We also have concerns about relegating a relevant portion of the funding responsibilities to CPW. For example, if the CPW determines that an environmental pool is needed to protect the reservoir fisheries and downstream flows, the project proponents should pay for it not CPW, just as the Northern CO Water Conservancy District agreed to do regarding installing a bypass around their Windy Gap Dam, if needed.
On page.64 of the plan, it states that CPW will be reimbursed for lost park revenue for 3 years after completion of construction and possibly up to 5 years. We believe that the park will forever lose some of its current public value. Thus CPW should be reimbursed for lost revenues until such time as park revenues come close to matching the current stream.
Last but not least, much of the mitigation relies upon information gained from monitoring and adaptive management. We strongly support the proposed establishment of a mitigation escrow account, but currently the project proponents only plan to put enough funds in the account to cover the initial 12 months of mitigation efforts. The Adaptive Management Plan does not clearly describe how the Project Coordination Team will make decisions on funding mitigation measures proposed by the technical teams. What if a couple of providers decide they do not want to or supposedly cannot provide more funding? What if some more providers drop out?

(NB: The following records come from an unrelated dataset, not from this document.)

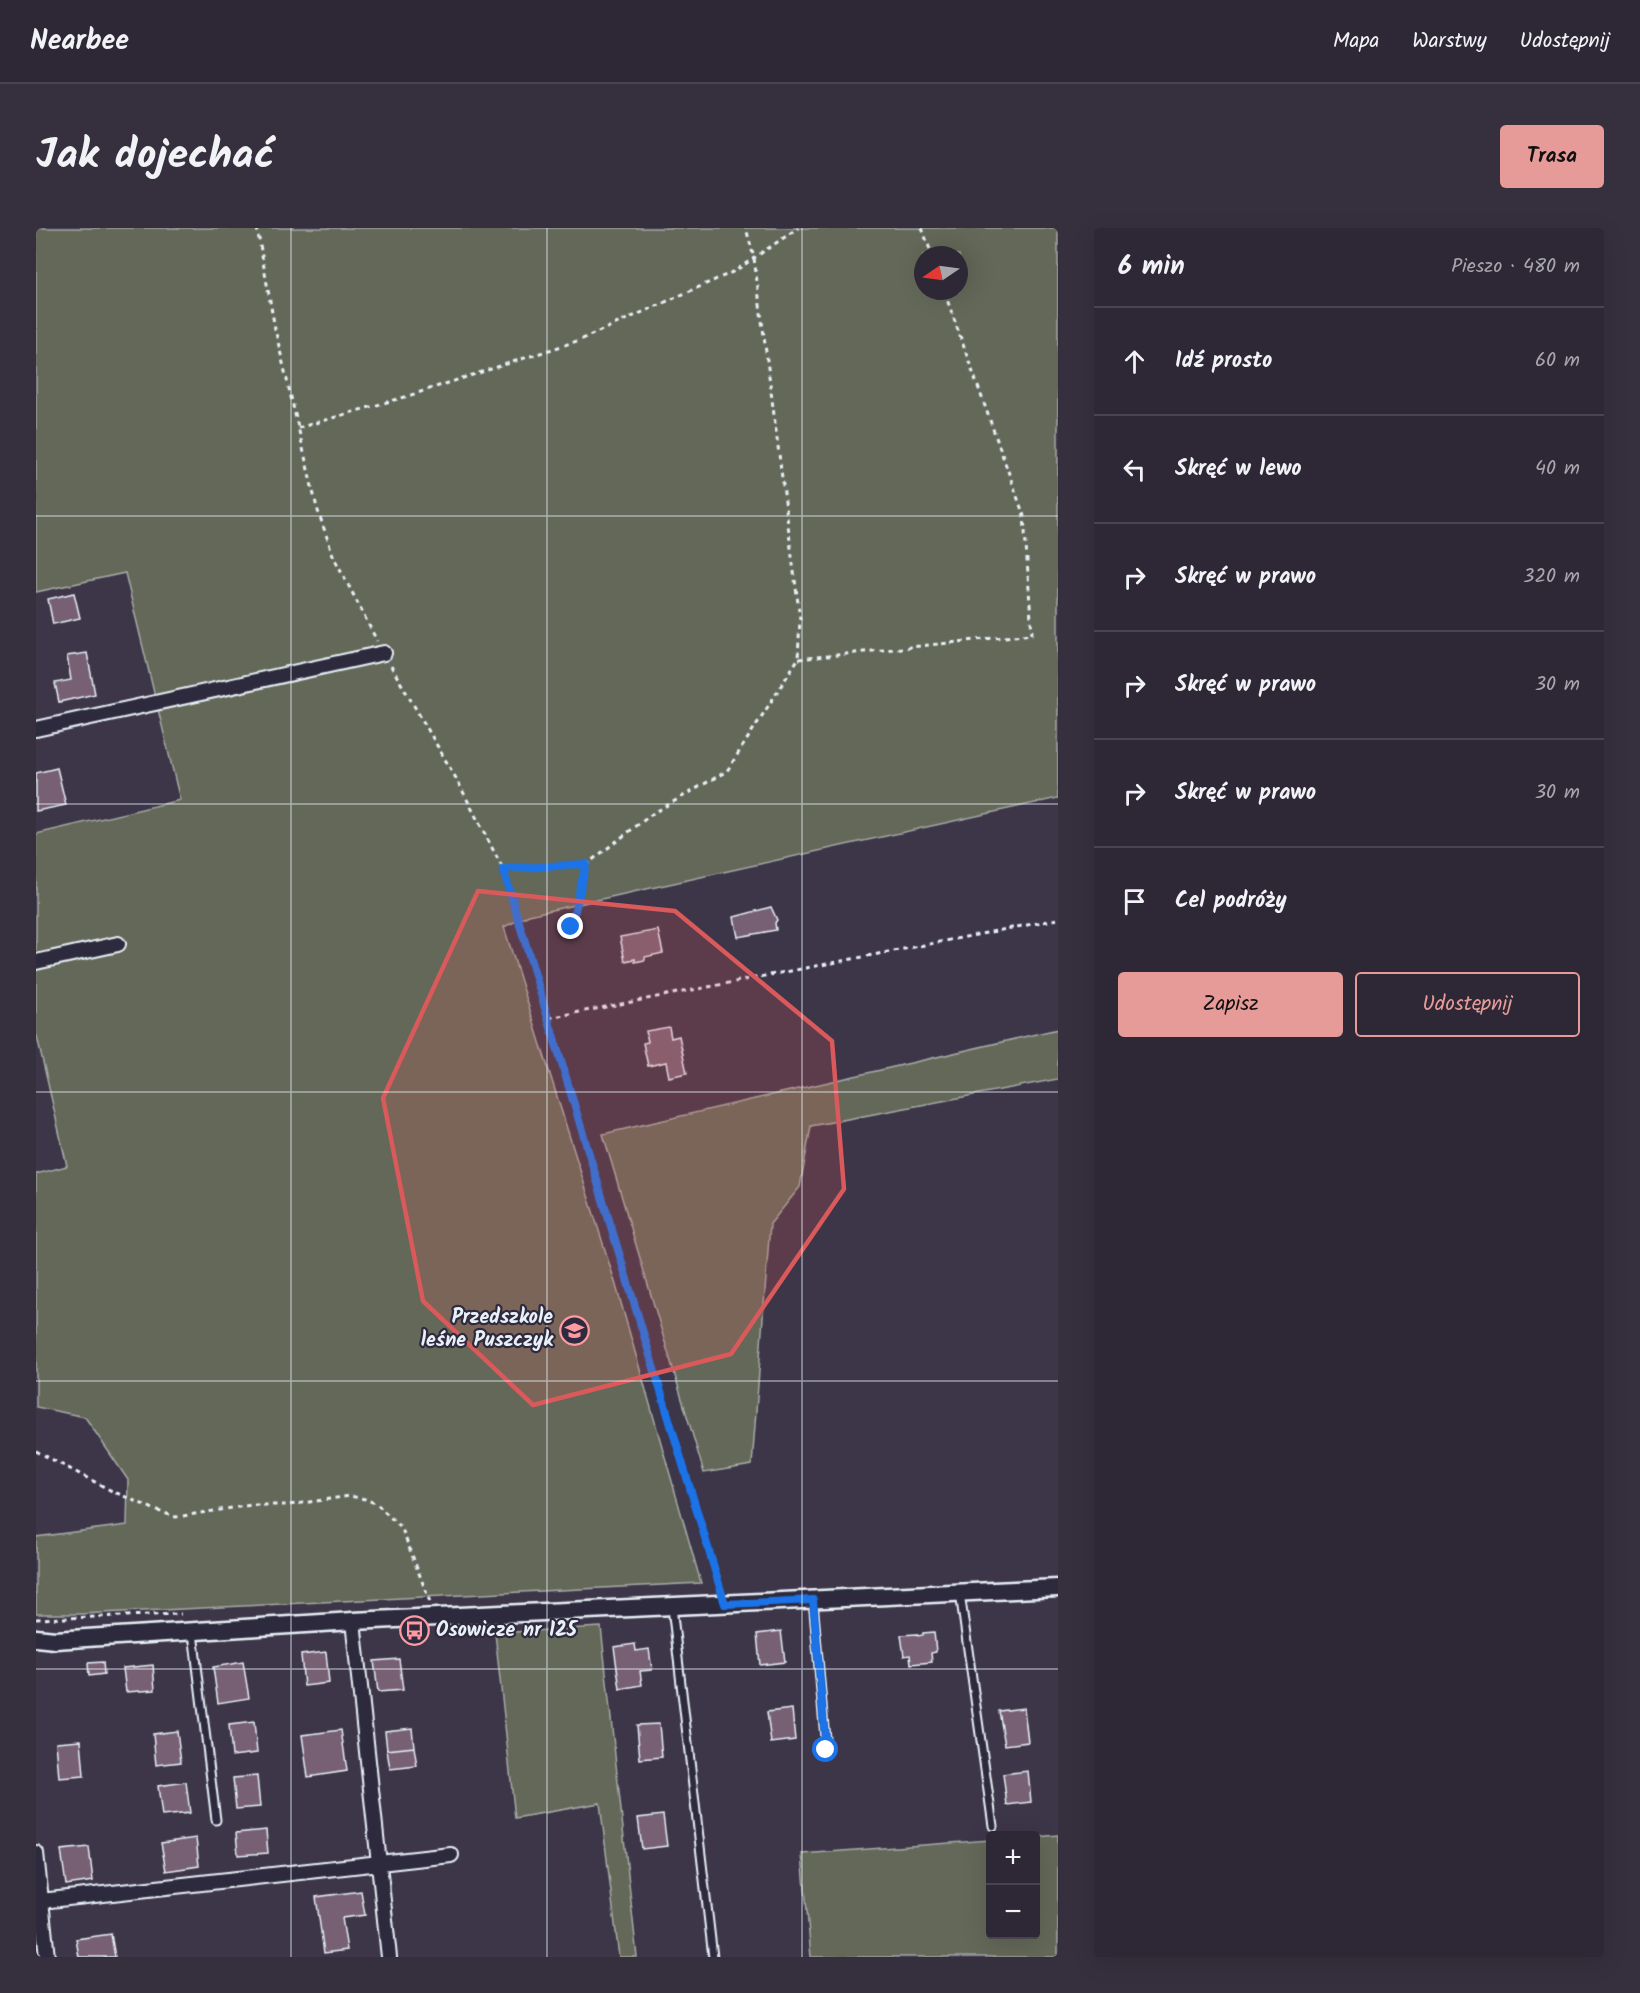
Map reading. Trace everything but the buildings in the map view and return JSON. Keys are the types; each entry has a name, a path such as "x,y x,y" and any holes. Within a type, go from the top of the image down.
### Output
{"street":[{"path":"36,729 384,653"},
{"path":"36,962 118,944"},
{"path":"36,1638 55,1640 353,1621 1058,1588"},
{"path":"353,1621 389,1957"},
{"path":"36,1853 48,1957"},
{"path":"41,1901 452,1855"}],"lane":[{"path":"960,1593 993,1826"},
{"path":"813,1600 826,1750"},
{"path":"672,1607 713,1957"},
{"path":"193,1633 216,1820"}],"path":[{"path":"257,228 275,329 324,532 333,555 384,653 458,780 503,869 725,1604"},
{"path":"503,869 586,864 652,814 727,771 798,660 800,619 753,258 746,228"},
{"path":"298,428 408,396 580,340 735,271 798,228"},
{"path":"922,228 929,246"},
{"path":"798,660 1032,634 1023,516 947,300"},
{"path":"571,927 586,864"},
{"path":"549,1018 1058,919"},
{"path":"36,1451 112,1491 176,1517 250,1505 289,1505 350,1496 365,1499 377,1504 402,1529 437,1617"}],"highlighted area":[{"path":"478,891 675,911 832,1041 844,1189 731,1354 533,1405 423,1301 383,1098"}],"green space":[{"path":"36,228 1058,228 1058,798 529,915 504,927 615,1282 701,1583 81,1614 36,1614 36,1537 127,1525 128,1480 85,1417 36,1407 36,1174 67,1166 36,1032 36,834 180,800 125,573 36,592"},
{"path":"1058,1029 1058,1079 811,1126 800,1187 770,1224 752,1465 704,1473 603,1134"},
{"path":"601,1627 637,1957 619,1957 600,1803 515,1818 495,1633"},
{"path":"1058,1835 1058,1957 811,1957 802,1854 986,1840 986,1939 1040,1939 1040,1837"}],"place":[{"name":"Przedszkole leśne Puszczyk","path":"574,1330"},
{"name":"Osowicze nr 125","path":"415,1631"}],"route":[{"path":"571,927 586,864 503,869 725,1604 813,1600 826,1750"}]}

What happens is there is not sufficient land available from willing sellers at a reasonable cost?
In summary, public risks in this mitigation effort include the potential that mitigation measures (a) may not be implemented in a timely schedule, (b) may not be completely implemented, (c) may be implemented in a piecemeal approach over an extended timeframe, and (d) may be subject to the possibility that stakeholders could balk at some future point regarding the funding of mitigation costs.
Depending on the enforceability of these agreements, we suggest the Commission consider requesting a letter from the Governor’s Office or Department of Natural Resources that assures if needed mitigation measures are not completely funded by the water providers, the Colorado Water Conservation Board will request the needed funding from the legislature. For example, off-site completion of off-site mitigation is currently scheduled for 2024. Thus, most of the key players in this process will have moved on to other jobs or interests before the mitigation measures are scheduled to be completed.

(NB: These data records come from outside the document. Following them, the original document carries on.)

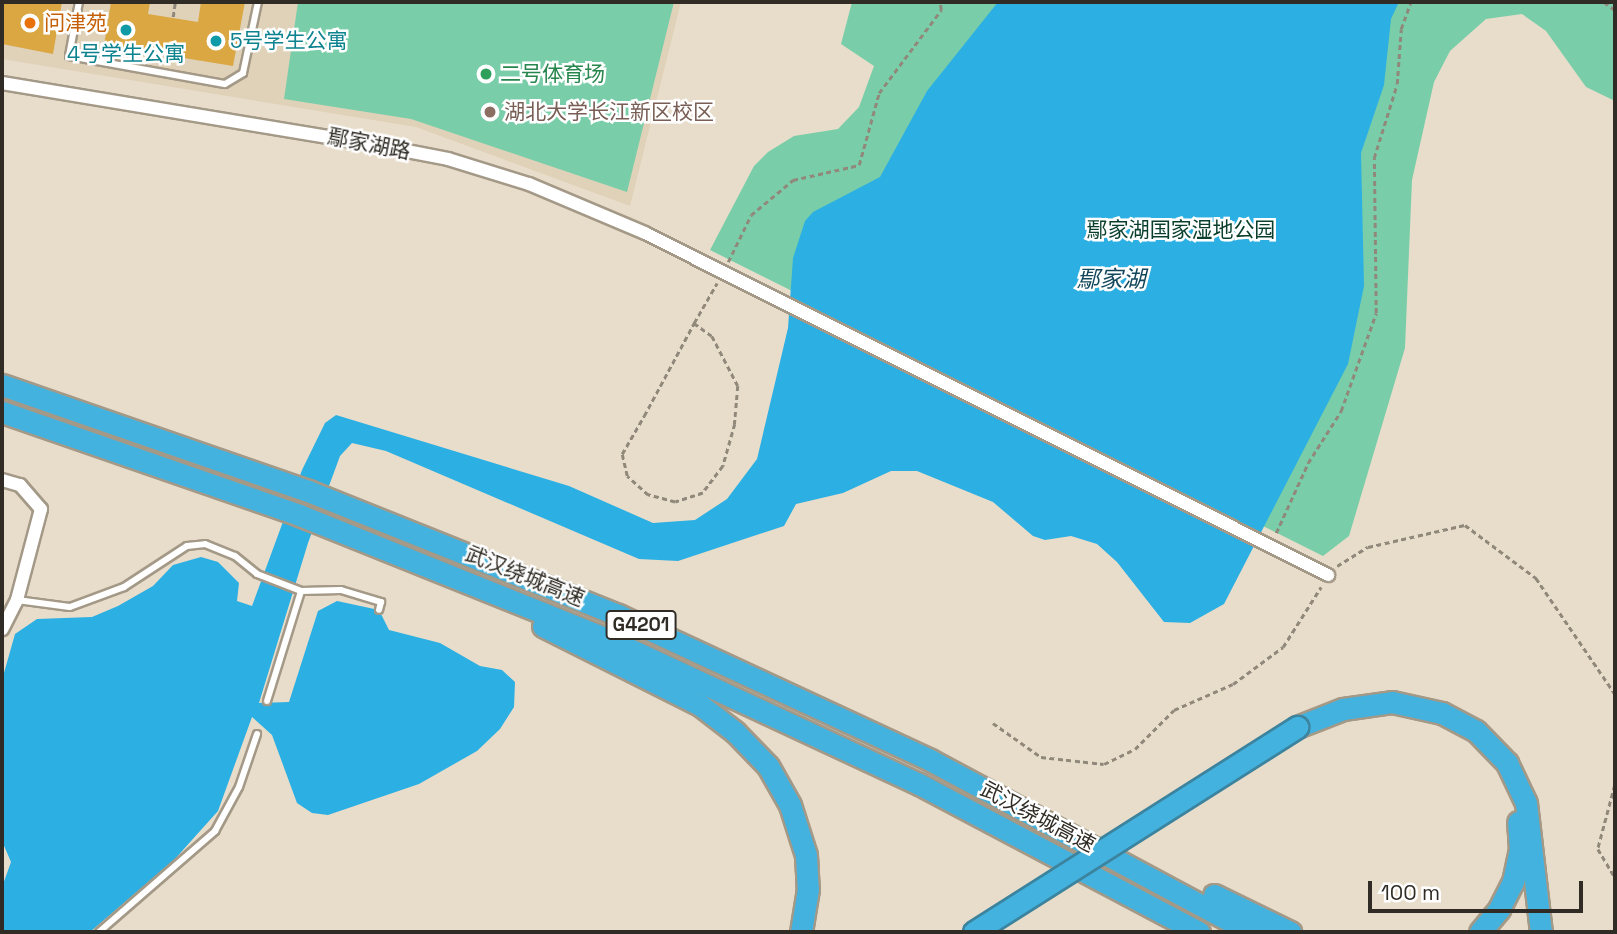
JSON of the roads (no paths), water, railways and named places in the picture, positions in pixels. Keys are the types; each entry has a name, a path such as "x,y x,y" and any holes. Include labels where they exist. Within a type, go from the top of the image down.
{"highway":[{"name":"武汉绕城高速","path":"2,385 308,491 521,574 716,658 908,750 1251,932"},
{"name":"武汉绕城高速","path":"2,412 341,531 596,634 813,732 1024,838 1199,932"},
{"path":"341,531 682,695 735,732 768,766 797,821 809,872 801,932"},
{"path":"974,932 1343,709 1392,702 1443,713 1476,731 1507,763 1526,803 1541,932"},
{"path":"998,932 1300,733 1376,715 1406,716 1453,732 1488,760 1514,807 1520,849 1507,896 1480,932"},
{"path":"908,750 1075,821 1290,932"}],"street":[{"name":"鄢家湖路","path":"2,82 448,159 608,216 1328,575"},
{"path":"2,480 20,485 41,509 18,600 2,629"}],"lane":[{"path":"79,2 69,56 225,84 243,73 258,2"},
{"path":"18,600 71,607 124,587 187,546 205,544 235,556 257,574 300,591 341,590 381,602 379,610"},
{"path":"267,701 300,591"},
{"path":"99,932 215,831 239,788 257,734"}],"water":[{"name":"鄢家湖","path":"998,2 1399,2 1391,19 1384,85 1361,153 1364,286 1348,364 1224,604 1190,623 1164,622 1117,562 1097,544 1071,536 1045,540 1033,536 993,502 917,471 891,471 843,493 796,504 784,526 678,561 639,559 386,451 352,443 340,456 308,543 259,703 289,702 318,611 337,601 379,610 389,630 440,643 480,666 502,670 515,682 514,707 500,729 477,751 419,784 328,815 312,813 297,803 272,735 252,717 218,811 174,860 90,932 2,932 2,887 11,862 2,841 2,680 15,634 37,619 92,617 153,586 173,565 201,557 218,562 239,583 237,601 252,606 302,470 325,423 336,415 569,486 653,523 695,520 727,499 757,459 788,328 793,258 805,221 813,212 880,177 927,91"}],"place":[{"name":"问津苑","path":"30,23"},
{"name":"4号学生公寓","path":"126,30"},
{"name":"5号学生公寓","path":"216,41"},
{"name":"二号体育场","path":"486,74"},
{"name":"湖北大学长江新区校区","path":"490,112"}],"park label":[{"name":"鄢家湖国家湿地公园","path":"1181,230"}]}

We ask that these funding concerns be addressed in the CPW Commissioners website before your January meeting or at least before you take a vote on the mitigation plan.
We also support the temporary funding of a CPW resident engineer to oversee construction of recreational facilities and on-site environmental mitigation (p. 60). However, the CPW needs to be prepared to commit fishery and wildlife biologists to work closely and continually with technical teams conducting monitor, implementing the adaptive management process, developing recommendations to the Project Coordination Team on additional needed mitigation funding, preparing periodic status reports, etc.
Additionally, if the CPW does not have a botanist on staff with experience in monitoring and restoration of plant communities, the project should fund a non-biased part time person from an applicable non-profit organization like the Colorado Natural Heritage Program or the Colorado Native Plant Society.